Tembo – spaced repetition memorization for everyone - adulong
https://www.tembo.app
======
adulong
I worked on this project after reading the excellent article from Michael
Nielsen "Augmenting Long-Term Memory"
([http://augmentingcognition.com/ltm.html](http://augmentingcognition.com/ltm.html)).
I have always struggled to remember things I learn or read in the long term.
And he gives a very interesting explanation of why we don't remember things in
the long term. Indeed, to remember something, our memory needs to see it again
and again. That's probably why advertisers we'll show you the same ad again
and again. He also introduced a technique called Spaced Repetition
Memorization that allows remembering almost anything. The idea is pretty
simple: you have to repeat things with larger intervals each time you succeed
in remembering it. In this article, he explains how he uses Anki, a software
that was built with this goal. I decided to start using it. But Anki has many
features and is done for people who want to dedicate time to learn to use it.
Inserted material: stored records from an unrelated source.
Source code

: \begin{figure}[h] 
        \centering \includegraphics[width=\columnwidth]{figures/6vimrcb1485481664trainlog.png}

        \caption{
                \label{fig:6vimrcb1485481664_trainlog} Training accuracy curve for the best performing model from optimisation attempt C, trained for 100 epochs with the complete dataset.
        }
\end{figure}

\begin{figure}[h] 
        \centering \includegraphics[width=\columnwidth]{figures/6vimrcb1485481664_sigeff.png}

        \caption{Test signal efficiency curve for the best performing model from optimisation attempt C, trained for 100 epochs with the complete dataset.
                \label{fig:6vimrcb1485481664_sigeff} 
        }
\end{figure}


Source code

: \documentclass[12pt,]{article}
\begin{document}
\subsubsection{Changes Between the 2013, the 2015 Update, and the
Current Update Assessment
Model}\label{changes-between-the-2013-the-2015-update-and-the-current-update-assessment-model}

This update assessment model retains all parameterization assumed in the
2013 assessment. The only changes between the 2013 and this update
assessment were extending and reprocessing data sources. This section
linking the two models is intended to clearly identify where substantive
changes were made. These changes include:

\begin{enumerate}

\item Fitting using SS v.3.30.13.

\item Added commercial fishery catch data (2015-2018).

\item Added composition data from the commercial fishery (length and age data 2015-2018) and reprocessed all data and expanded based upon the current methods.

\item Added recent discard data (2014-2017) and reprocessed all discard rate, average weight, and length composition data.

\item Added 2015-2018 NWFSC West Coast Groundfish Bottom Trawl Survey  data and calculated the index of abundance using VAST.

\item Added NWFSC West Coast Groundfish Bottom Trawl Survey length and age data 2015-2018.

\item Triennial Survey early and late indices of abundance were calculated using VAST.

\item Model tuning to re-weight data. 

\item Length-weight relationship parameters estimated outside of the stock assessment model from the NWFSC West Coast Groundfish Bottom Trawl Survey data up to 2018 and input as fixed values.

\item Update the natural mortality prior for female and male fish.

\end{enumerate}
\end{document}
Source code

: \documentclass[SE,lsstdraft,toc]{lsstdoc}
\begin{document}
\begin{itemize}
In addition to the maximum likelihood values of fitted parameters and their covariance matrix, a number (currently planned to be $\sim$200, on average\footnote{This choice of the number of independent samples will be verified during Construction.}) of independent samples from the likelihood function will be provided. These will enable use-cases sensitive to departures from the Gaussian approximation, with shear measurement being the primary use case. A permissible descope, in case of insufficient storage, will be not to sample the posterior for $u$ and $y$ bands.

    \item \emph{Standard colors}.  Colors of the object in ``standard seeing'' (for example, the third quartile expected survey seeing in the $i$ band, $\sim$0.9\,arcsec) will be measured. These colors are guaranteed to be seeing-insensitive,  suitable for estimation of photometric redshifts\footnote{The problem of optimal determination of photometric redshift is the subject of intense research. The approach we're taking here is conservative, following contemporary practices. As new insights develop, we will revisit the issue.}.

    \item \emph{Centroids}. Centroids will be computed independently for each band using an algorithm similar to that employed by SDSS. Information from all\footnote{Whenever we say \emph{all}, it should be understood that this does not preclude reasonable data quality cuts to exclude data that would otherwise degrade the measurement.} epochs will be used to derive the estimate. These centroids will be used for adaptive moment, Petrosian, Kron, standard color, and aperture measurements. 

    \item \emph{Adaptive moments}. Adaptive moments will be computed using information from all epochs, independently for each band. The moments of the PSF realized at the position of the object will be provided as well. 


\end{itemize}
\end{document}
It's probably perfect for very intense users, but in my opinion, it is not a
product many people would be able to use and to get used to. And that's pretty
disappointing since Spaced Repetition Memorization could be useful to many
people: students, people wanting to learn a new language, readers, etc...
That's why I decided to buy Tembo, for my use at the beginning, and for all
the people who feel the same pain. Please give me your feedbacks. This first
version is very simple, but that's also the goal.